While the reading is very appropriate, the writing tasks are not. It expects students to already know how to write an essay and glosses over many important skills and structures. In order to better suit the needs of students, various writing models are given and students are taught some very basic concepts that most aren’t aware of. The course begins with email writing and ends with an essay. This is divergent from the book which starts with an essay and continues on with various types of essays. One limiting factor with this course is because students are from various majors, most of the writing assignments are general, and might not be what they will face in the future. In order offset this problem, the course focuses on supporting opinions with details, the importance of writing quality paragraphs, and the emphasis on avoiding plagiarism. The logic behind this is that if the course can’t prepare the student for the exact assignments that they might receive, that it should attempt to give them the tools needed to tackle those future assignments.

DATA EXTRACT:
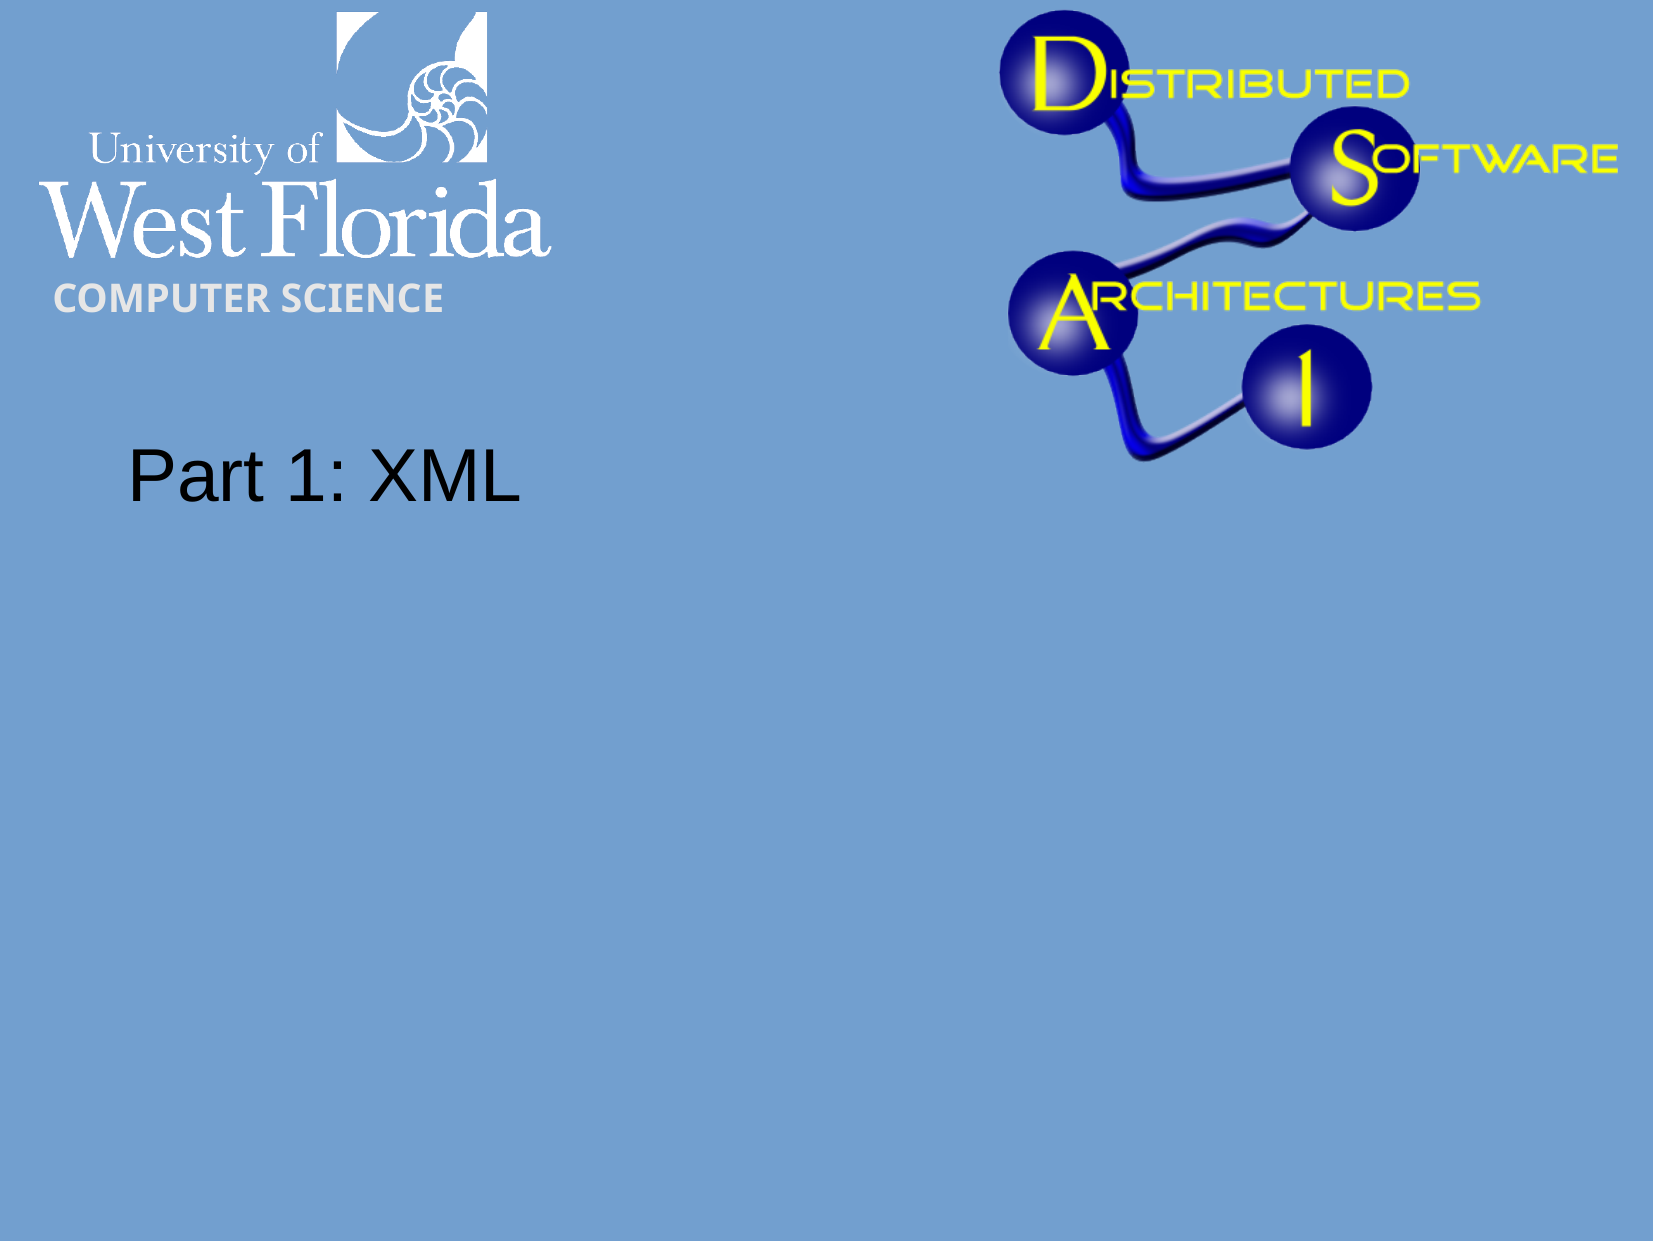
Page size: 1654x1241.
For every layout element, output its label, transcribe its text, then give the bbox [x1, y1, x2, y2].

text_box Part 1: XML [112, 426, 1426, 706]
picture [37, 0, 559, 262]
text_box COMPUTER SCIENCE [37, 262, 563, 325]
picture [910, 0, 1654, 506]
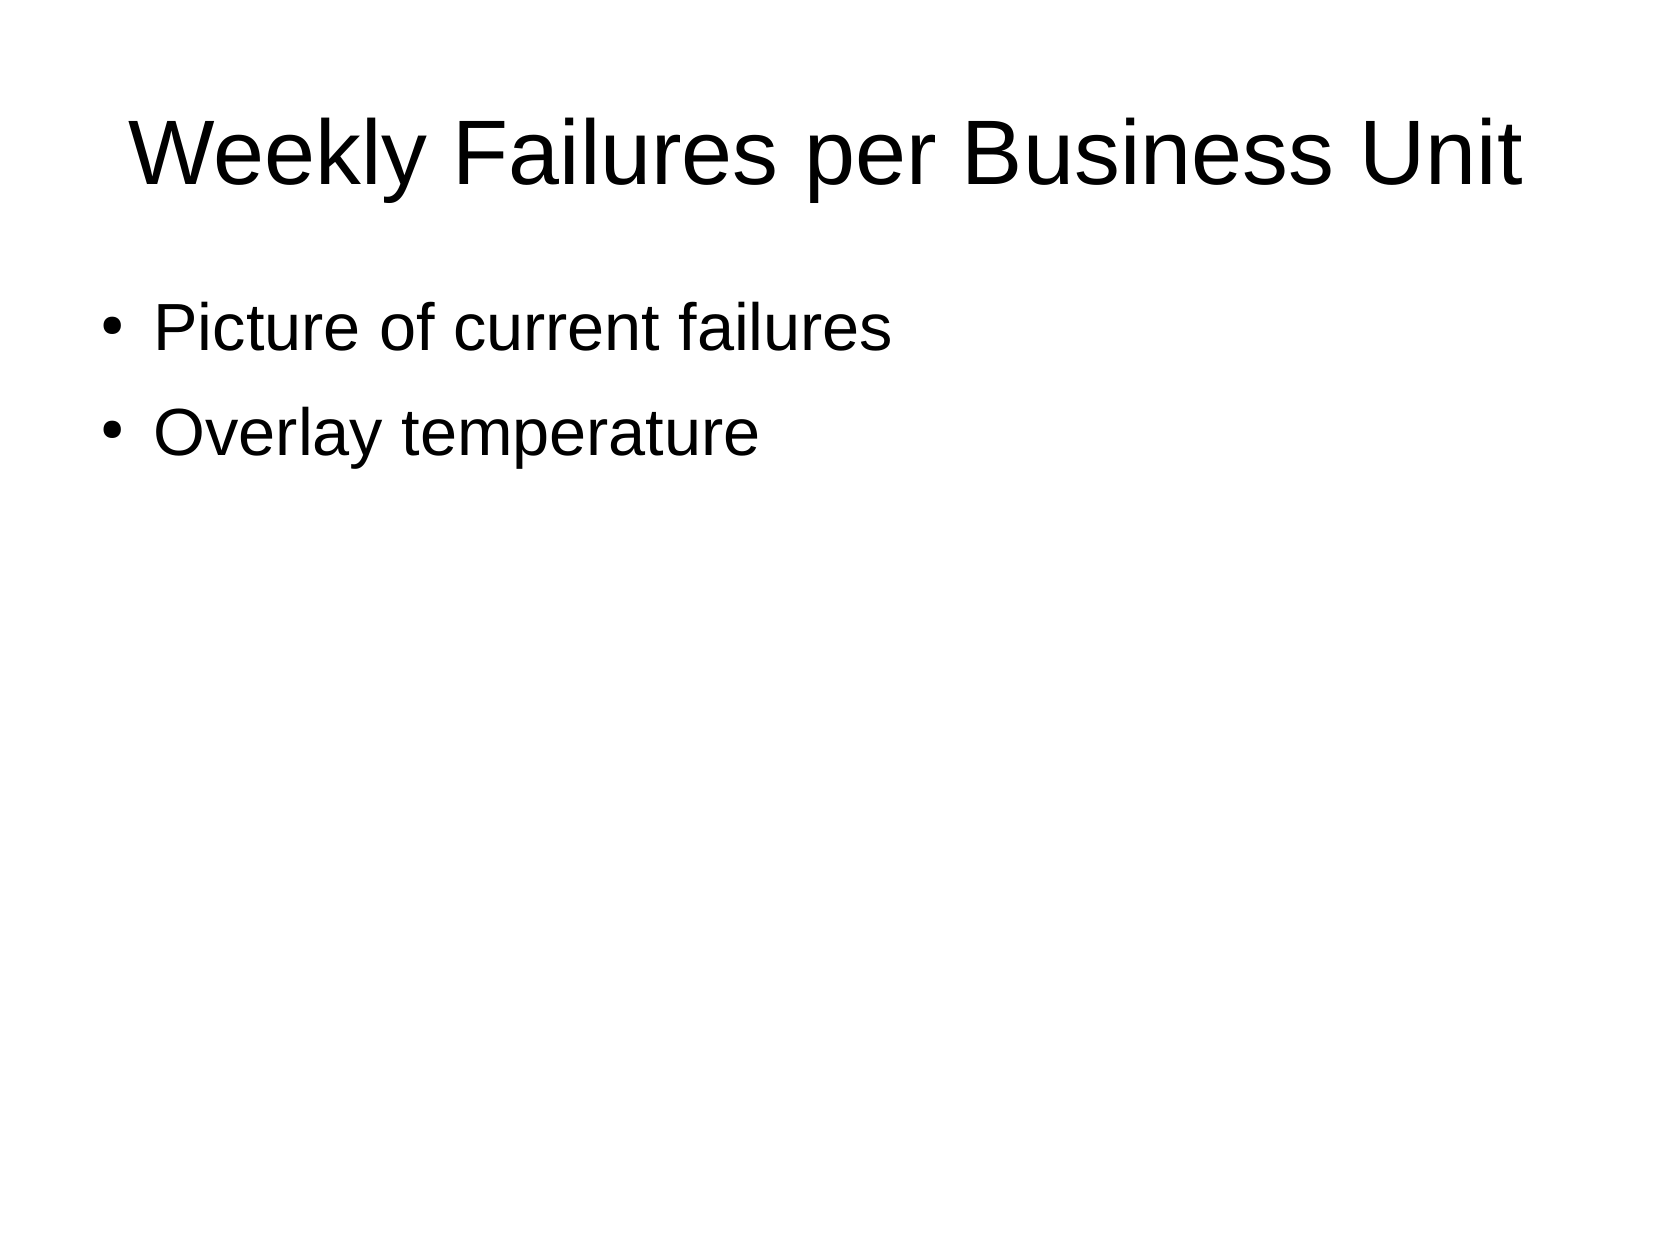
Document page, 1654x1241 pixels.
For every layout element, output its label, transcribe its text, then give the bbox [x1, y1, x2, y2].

title Weekly Failures per Business Unit [82, 49, 1571, 257]
list Picture of current failures Overlay temperature [82, 290, 1571, 1010]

TASK TO COMPLETE: In the passage about the writing course, what kind of writing does the course begin with?

ANSWER TO THE EXERCISE: Email writing.